This is one of those questions I get at least once or twice a year: “What and how long does it take to get a tenant out of a house?” Well, I can tell you first hand now about tenant eviction.
And it is not a fun process!
Here is how it goes: What ever the reason, be it destruction of property, failure to pay rent or some other default on the lease the first thing you have to do is remember to execute the following steps in a timely manner. Not doing so will only cost you time and money in the long run both in court fees and more months of unpaid rent/destruction.
Step 1: Deliver a Notice to Vacate and do it the VERY FIRST DAY after they are late. Specify how many days they have to vacate the premises (based on your lease agreement, typically 3 days). Remember to make copies of ALL documentation in case you need to go to court!
Step 2: If the Notice to Vacate time is up and the tenant is still occupying your property, the next step is to file a “Forcible Entry and Detainer” lawsuit. There are 2 forms that need to be filed: 1. The Original Petition and 2. a Military Affidavit. This form protects the rights of military members who are away protecting us. You just need to check if your tenant is in the military or not. These 2 forms need to be filed in a Justice of the Peace court in the Precinct where your property is located. You will have to pay the filing fees and get all forms notarized. After you have done all this, you will be given a court date to go before the judge and prove your case. At this point the county Constable or Sheriff will deliver a Citation with the court date as well as the Original Petition to your tenant.

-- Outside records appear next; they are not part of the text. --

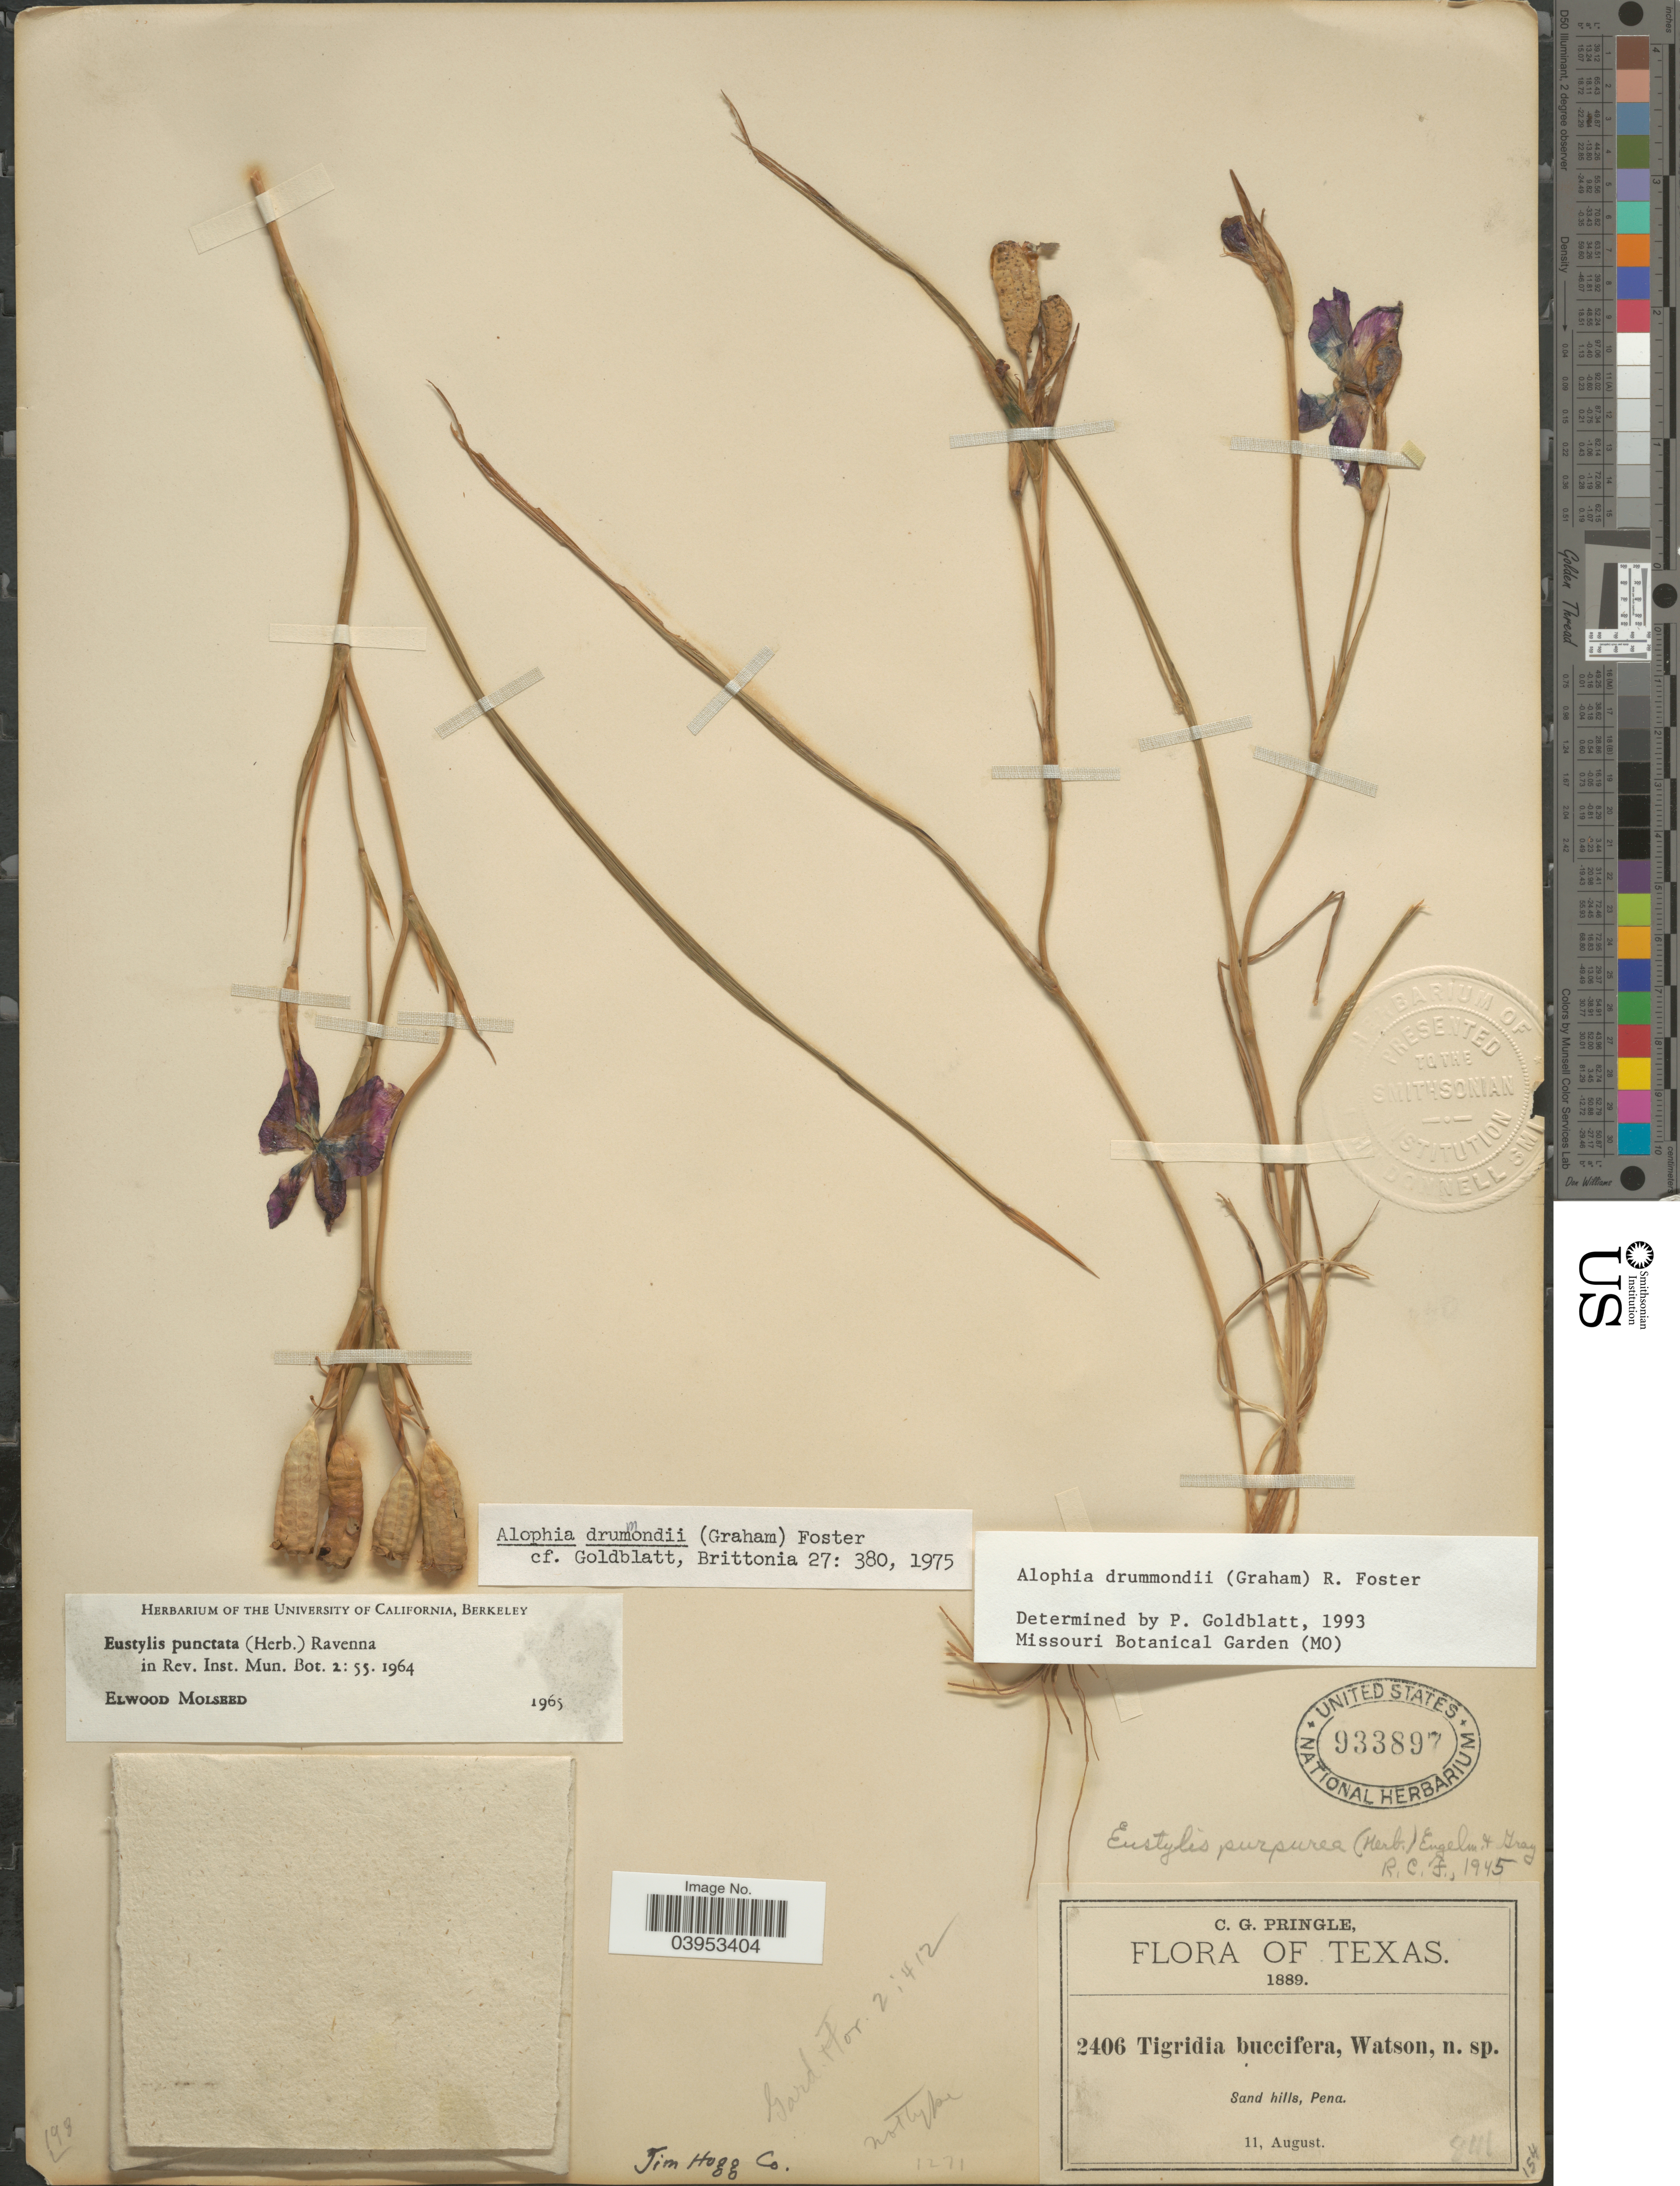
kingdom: Plantae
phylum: Tracheophyta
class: Liliopsida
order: Asparagales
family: Iridaceae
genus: Alophia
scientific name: Alophia drummondii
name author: (Graham) R.C. Foster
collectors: C. G. Pringle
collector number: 2406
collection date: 1889-08-11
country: United States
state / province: Texas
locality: Jim Hogg Co. Sand hills, Pena.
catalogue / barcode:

Step 3: After you have given the Notice to Vacate, served them with a Citation and Original Petition, and they STILL haven’t left!? We are going to court! You will need to bring with you all of the documentation to support your case: 1. Notice to Vacate 2.The signed lease agreement 3. Any witnesses to prove your case and any other documentation that supports your case. (Just heads up, it is in your best interest to be courteous, dress professionally and TURN OFF your cellphone when in the courtroom). If your tenant is a no-show, you will be awarded a “Default Judgement”, basically you win by default. If your tenant does show up, the judge will make his decision after hearing both sides. Assuming you win, the tenant has 5 days to leave the premises or file an appeal. If they appeal, you will have to take your case to the County Court level although this rarely happens.
Step 4: If day 5 passes and you STILL have deadbeat tenants, then you need file a “Writ of Possession”. This document allows for the physical removal of your tenant and your tenant’s property by the Constable.
All said and done, you are looking at 21 to 30 days assuming you don’t let any time slide by without moving to the next step. I think the hardest part for me is not letting tenants’ sad stories, empty promises and crazy circumstances sway me into letting things get totally out of control.